EXERCISE BRIEF:
From the line that has "## New Language and IDE Features" down to the final line of the listing below, transcribe every line exactly, and only those.

━━━━━ SUPPLIED MATERIAL

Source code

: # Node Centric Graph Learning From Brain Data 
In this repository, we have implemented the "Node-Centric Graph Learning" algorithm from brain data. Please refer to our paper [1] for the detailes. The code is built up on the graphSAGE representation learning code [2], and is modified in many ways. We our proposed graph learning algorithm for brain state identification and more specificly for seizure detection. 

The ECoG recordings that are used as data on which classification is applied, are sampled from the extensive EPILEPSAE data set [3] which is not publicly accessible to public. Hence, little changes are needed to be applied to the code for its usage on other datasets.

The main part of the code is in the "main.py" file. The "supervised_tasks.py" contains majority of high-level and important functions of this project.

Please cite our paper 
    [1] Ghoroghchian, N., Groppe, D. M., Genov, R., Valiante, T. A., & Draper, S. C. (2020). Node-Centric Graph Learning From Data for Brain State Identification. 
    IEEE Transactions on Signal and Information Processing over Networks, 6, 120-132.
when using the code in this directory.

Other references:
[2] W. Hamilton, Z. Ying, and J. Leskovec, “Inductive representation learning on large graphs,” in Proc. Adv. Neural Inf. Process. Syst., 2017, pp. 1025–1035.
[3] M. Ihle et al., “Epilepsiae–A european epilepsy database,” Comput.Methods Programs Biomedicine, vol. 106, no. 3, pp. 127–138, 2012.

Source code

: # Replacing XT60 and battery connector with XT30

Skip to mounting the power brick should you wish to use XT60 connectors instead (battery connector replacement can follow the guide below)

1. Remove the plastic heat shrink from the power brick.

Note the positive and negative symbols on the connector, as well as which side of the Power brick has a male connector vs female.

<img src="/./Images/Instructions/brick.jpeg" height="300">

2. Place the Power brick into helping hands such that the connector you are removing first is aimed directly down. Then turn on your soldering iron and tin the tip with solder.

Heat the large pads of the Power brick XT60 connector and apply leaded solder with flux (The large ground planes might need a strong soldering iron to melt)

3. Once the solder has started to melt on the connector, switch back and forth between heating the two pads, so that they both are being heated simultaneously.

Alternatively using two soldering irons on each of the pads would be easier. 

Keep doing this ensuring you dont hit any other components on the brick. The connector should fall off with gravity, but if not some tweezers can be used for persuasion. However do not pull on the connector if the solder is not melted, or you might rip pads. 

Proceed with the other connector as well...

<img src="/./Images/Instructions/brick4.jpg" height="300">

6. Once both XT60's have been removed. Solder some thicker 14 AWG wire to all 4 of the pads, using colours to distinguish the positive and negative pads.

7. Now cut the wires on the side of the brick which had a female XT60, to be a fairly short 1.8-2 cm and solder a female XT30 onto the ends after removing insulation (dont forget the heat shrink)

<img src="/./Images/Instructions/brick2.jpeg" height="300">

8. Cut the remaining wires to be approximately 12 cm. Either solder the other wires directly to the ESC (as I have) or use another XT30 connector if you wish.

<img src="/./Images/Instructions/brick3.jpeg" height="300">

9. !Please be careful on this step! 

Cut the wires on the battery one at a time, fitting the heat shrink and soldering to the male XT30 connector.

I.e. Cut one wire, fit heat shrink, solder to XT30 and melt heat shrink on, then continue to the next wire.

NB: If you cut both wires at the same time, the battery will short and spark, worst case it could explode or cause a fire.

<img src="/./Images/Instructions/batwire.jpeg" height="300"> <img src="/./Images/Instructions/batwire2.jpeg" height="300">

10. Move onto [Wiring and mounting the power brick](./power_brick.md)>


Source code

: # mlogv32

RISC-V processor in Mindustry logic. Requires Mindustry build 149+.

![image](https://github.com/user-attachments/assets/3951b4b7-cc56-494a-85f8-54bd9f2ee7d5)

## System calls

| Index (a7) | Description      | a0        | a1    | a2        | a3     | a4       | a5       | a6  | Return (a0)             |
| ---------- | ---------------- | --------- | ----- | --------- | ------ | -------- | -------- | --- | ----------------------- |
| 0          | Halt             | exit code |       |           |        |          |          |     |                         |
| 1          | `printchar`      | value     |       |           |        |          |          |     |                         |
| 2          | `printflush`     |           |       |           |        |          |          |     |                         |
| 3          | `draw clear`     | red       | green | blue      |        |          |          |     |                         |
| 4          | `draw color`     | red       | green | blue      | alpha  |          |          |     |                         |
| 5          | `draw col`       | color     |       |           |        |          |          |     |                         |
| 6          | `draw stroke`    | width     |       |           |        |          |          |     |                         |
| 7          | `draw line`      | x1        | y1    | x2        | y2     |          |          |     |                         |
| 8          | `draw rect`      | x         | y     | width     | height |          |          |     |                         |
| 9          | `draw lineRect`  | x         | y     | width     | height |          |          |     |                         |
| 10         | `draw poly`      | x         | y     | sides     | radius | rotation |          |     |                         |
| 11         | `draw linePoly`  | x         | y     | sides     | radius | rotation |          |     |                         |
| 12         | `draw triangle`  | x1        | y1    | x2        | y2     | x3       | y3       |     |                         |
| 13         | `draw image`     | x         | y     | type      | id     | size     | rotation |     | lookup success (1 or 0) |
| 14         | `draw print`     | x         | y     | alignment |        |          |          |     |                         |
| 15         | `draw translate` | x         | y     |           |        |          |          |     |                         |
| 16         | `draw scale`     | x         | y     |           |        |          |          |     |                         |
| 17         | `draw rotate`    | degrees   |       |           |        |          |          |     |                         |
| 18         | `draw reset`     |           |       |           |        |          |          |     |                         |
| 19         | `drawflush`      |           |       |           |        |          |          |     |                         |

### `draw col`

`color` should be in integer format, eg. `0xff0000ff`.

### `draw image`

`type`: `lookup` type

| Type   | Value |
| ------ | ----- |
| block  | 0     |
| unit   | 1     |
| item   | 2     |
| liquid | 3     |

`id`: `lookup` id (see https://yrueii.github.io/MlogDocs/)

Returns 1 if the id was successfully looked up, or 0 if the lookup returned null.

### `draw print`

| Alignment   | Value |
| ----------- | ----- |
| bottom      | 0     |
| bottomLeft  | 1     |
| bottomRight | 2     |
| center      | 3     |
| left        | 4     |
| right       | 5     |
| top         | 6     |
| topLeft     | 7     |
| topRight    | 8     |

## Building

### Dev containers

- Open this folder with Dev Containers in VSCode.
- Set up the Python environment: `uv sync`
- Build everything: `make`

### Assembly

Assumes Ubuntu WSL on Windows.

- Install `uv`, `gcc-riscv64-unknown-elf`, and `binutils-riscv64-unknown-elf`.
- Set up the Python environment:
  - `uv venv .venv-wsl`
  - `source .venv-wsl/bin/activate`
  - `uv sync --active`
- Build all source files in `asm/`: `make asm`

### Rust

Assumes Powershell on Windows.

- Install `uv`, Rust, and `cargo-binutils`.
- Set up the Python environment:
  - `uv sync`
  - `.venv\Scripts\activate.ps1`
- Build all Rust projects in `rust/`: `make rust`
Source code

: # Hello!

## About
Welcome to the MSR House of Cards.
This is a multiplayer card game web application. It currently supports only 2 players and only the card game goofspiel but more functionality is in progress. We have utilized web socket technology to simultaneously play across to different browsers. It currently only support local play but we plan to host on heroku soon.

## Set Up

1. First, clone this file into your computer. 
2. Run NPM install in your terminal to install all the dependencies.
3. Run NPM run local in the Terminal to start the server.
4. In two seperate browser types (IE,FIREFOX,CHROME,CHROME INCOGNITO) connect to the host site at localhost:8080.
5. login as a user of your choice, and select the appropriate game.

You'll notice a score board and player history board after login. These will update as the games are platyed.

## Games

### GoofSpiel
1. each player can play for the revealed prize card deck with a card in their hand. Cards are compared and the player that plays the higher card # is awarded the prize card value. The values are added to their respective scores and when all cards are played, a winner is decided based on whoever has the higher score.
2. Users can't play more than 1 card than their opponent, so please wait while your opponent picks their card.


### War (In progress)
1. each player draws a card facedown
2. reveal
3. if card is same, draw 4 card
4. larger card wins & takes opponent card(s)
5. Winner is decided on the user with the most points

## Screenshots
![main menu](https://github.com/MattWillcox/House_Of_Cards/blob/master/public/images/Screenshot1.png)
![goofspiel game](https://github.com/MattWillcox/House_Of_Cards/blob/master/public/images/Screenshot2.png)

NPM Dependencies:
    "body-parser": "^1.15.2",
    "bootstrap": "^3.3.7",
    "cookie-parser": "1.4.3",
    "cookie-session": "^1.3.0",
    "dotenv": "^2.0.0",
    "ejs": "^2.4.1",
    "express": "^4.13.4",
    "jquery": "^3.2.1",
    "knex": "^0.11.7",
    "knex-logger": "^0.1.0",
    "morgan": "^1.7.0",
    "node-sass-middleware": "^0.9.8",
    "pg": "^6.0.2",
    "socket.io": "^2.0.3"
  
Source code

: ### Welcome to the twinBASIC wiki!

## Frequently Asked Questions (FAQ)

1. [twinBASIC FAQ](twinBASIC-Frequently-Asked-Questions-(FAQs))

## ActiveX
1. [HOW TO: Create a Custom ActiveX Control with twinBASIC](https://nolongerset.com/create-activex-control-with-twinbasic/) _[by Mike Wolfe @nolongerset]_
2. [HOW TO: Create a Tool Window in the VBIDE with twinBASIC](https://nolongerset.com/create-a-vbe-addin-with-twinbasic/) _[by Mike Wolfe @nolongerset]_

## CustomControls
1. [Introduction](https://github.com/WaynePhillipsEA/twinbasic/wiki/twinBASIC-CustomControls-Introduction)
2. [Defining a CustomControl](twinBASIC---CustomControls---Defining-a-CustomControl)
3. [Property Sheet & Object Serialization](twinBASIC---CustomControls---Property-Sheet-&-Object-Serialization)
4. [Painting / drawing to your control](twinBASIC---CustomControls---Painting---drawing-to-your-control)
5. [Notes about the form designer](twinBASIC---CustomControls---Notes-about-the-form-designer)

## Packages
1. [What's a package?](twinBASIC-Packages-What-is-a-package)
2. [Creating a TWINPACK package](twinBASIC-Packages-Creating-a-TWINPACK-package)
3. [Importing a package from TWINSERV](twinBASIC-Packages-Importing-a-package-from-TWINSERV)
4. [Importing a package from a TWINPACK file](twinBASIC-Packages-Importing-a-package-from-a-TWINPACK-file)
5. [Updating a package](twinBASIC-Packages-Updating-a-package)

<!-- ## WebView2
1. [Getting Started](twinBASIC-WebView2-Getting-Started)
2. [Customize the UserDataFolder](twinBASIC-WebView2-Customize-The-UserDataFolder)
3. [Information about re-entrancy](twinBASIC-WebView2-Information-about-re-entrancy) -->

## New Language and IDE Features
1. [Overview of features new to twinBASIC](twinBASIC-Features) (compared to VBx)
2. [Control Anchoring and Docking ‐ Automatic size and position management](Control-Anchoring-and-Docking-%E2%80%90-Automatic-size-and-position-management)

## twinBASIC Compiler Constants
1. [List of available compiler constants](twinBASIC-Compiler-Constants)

━━━━━━━━━━

WRITTEN REPLY:
## New Language and IDE Features
1. [Overview of features new to twinBASIC](twinBASIC-Features) (compared to VBx)
2. [Control Anchoring and Docking ‐ Automatic size and position management](Control-Anchoring-and-Docking-%E2%80%90-Automatic-size-and-position-management)

## twinBASIC Compiler Constants
1. [List of available compiler constants](twinBASIC-Compiler-Constants)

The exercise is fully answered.